T-Day!
Task 44, November 28 to December 5
“As God is my witness, I thought turkeys could fly” Arthur “Big Guy” Carlson - Station Manager, WKRP in Cincinnati
A personal Thanksgiving story from Paul.
I came of age in the ‘70s. I lived with my divorced mom and my granny in a two bedroom apartment in the affluent East side of Seattle, Washington. My mom was the building manager. My dad was mostly overseas, and we were basically penpals.
Thanksgiving day with mom and granny wasn’t exceptionally festive—morning was spent huddled in front of the television, watching the Macy Day Parade, followed by two or three hours of hemming and hawing about dinner, because there was not going to be any cooking done, which meant the choice was Swanson’s frozen dinners (a rubbery slice of turkey breast, slush-like mashed potatoes and green beans); or, as the years past, a Thanksgiving buffet at a local hotel restaurant.

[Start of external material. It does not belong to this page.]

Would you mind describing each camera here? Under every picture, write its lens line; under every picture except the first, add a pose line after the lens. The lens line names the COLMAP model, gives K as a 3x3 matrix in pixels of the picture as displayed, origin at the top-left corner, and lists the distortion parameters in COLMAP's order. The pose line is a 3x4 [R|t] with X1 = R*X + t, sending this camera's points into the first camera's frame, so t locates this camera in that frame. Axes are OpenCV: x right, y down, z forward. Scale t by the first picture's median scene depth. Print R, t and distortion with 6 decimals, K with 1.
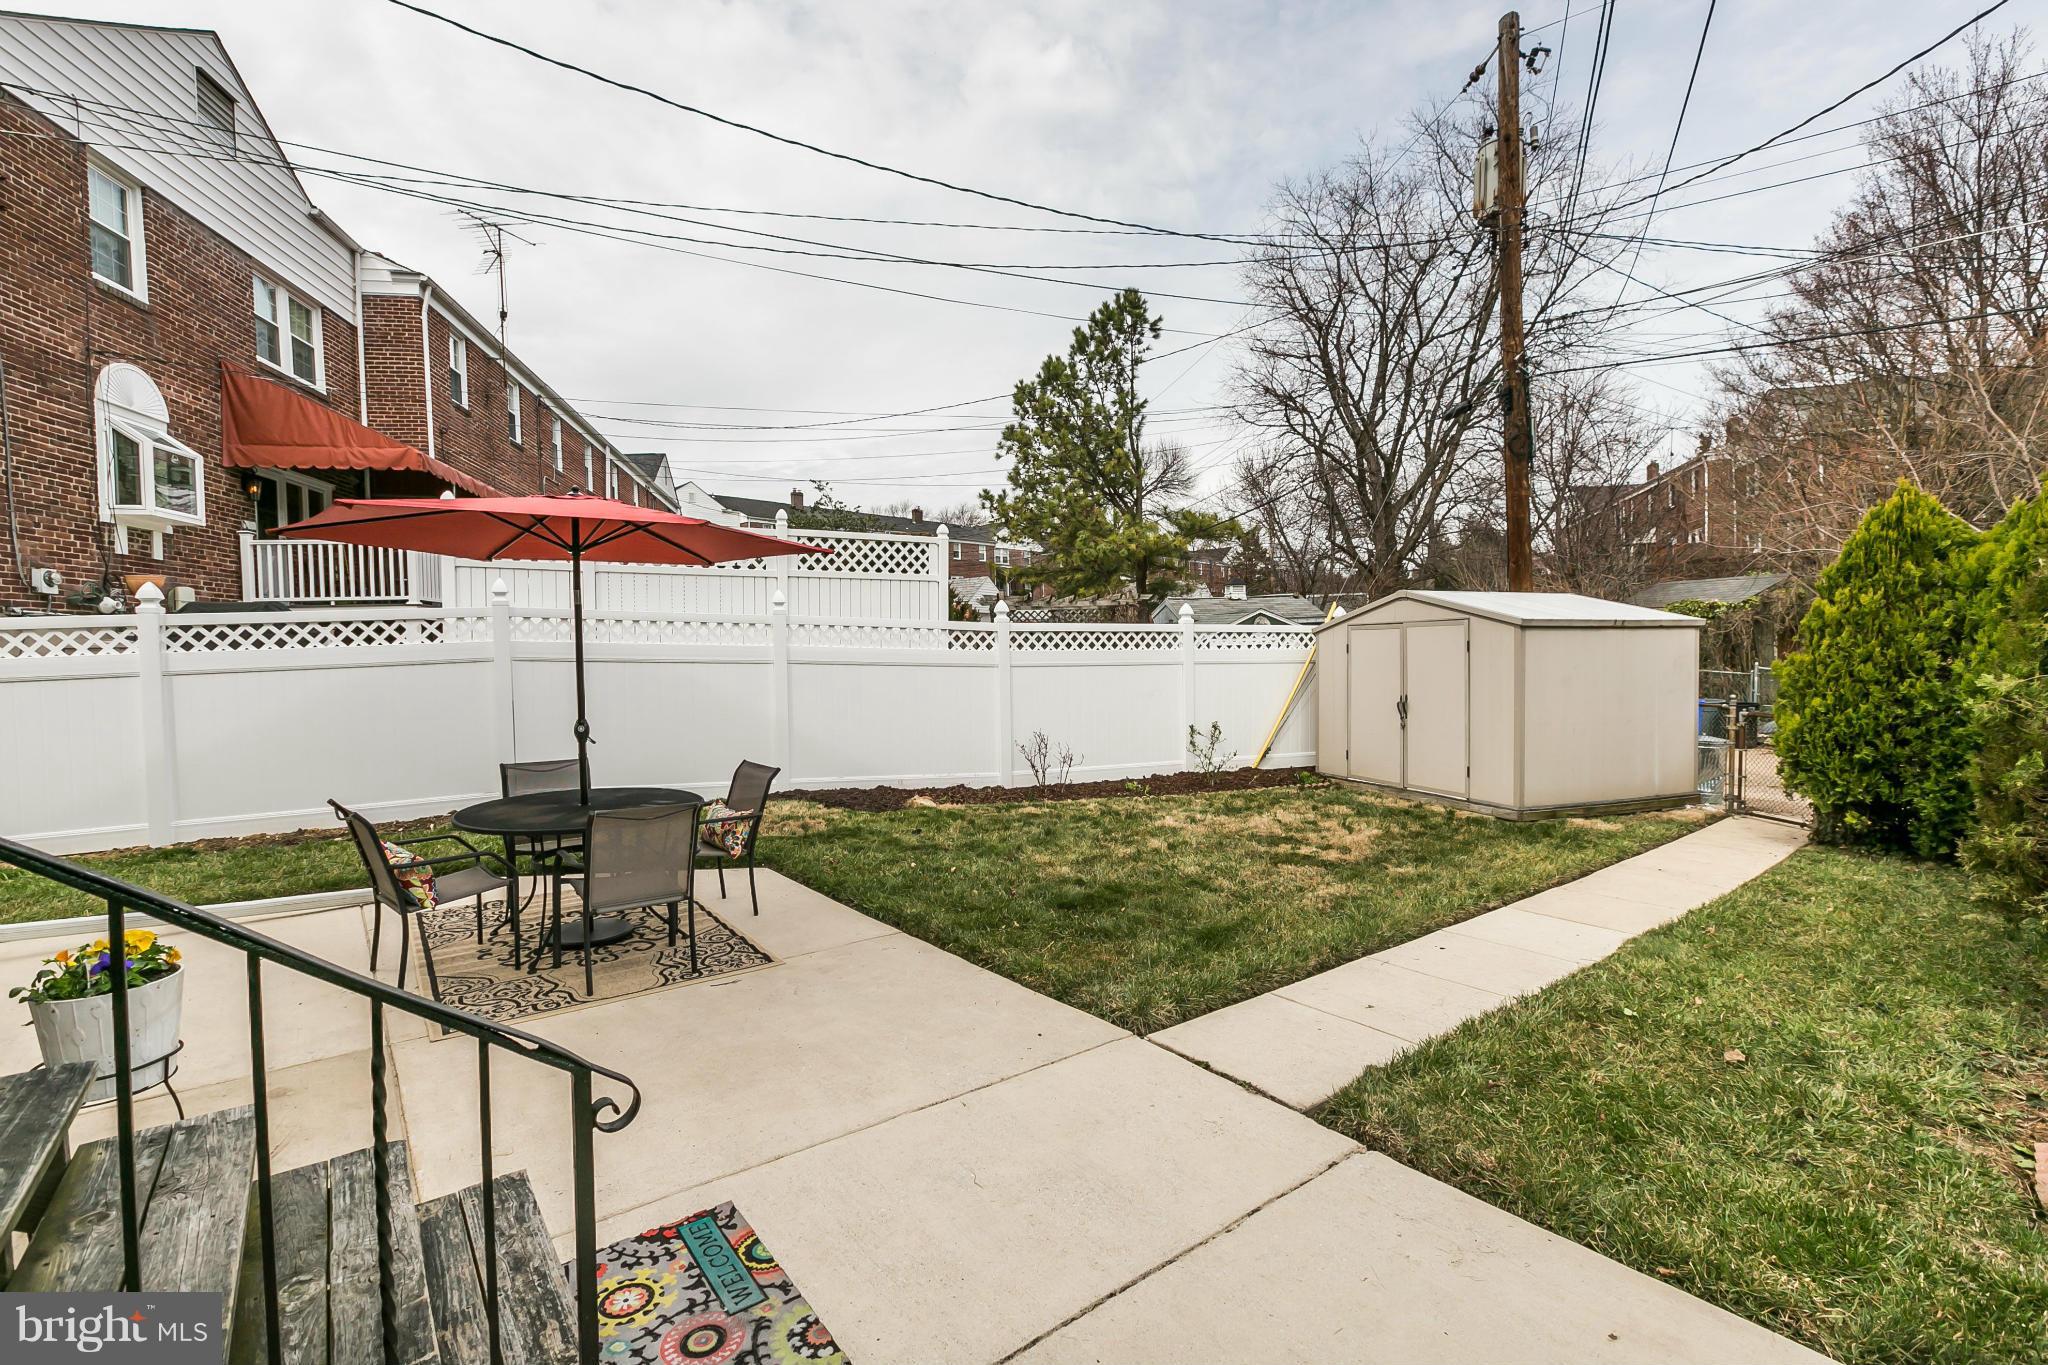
lens RADIAL K [[926.8, 0, 1017.0], [0, 926.8, 685.6], [0, 0, 1]] dist [0.000008, 0.000037]
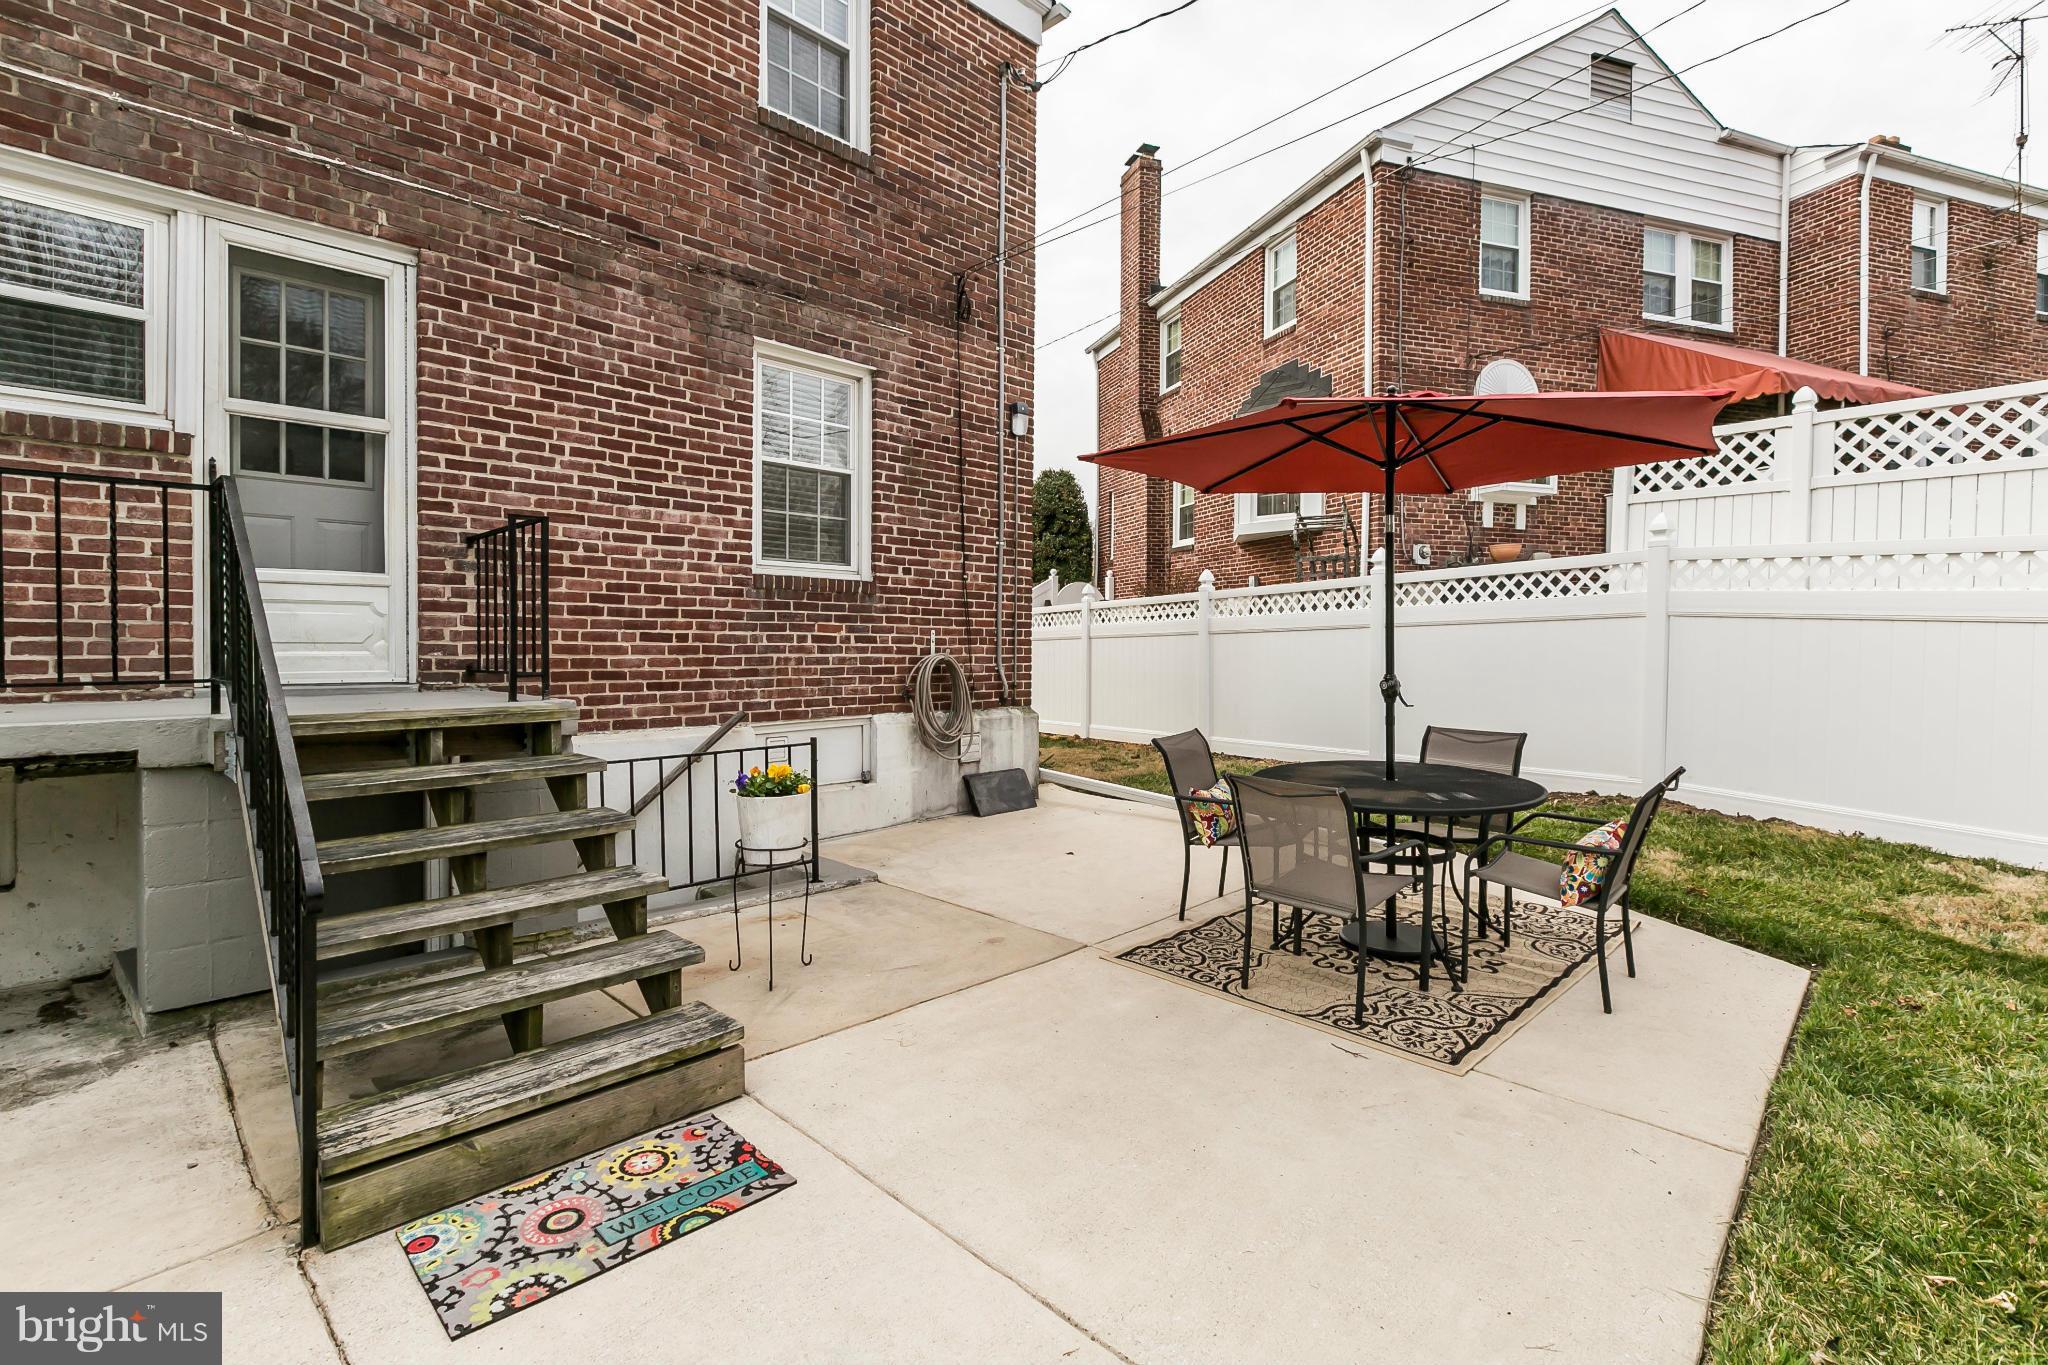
lens RADIAL K [[969.1, 0, 1022.3], [0, 969.1, 656.3], [0, 0, 1]] dist [-0.001062, -0.000284]
pose [[0.123381, 0.039601, -0.991569, 0.155945], [-0.046581, 0.998333, 0.034075, 0.003642], [0.991266, 0.041984, 0.125020, 0.272605]]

And I was fine with it. Did I ever go visit my dad? No. My granny wouldn’t allow it—she was adamant, as only a granny can be, that there was no reason for me to meet my new stepmom, Marian.
So that was my Thanksgiving. Until it wasn’t. Granny passed in 1976, two days before Christmas, and with the immovable object, well, moved, I made overtures to my dad about flying to see him on Thanksgiving, but—what about mom? I couldn’t leave her alone in the apartment, staring at a Swanson dinner…
The solution was obvious, was it not? And it was Marian who concocted the plan: the four of us would dine together. And that’s what we did. The arrangement never bothered me, and Marian and my mom grew to not just tolerate it, but enjoy it. For my dad, discretion being the better part of valor, he wisely kept his opinions about dining with his two wives to himself.
And for the last 30+ years it has not only sufficed, but it has become a treasured tradition.
My father died in 1993, and the tradition carried on with a new foursome: me, my mom, Marian, and my life partner, Louise—a family of multiple generations, born from unlikely circumstances, but a family nonetheless.
There, of course, is always an exception to the rule—in this case a year that I was out of town, working as a flight attendant, in Midland Texas of all places, alone in the restaurant of the Elegante Hotel, staring down at an all-you-can-eat seafood buffet, my only company was a Texas Sheriff inexplicably standing on guard in the lobby. My co-workers, the crew members, decided to go hungry rather than partake from seafood buffet in West Texas, and the pilot? He was also in his room, but not alone—he was cuddling with the other flight attendant, so I ate alone.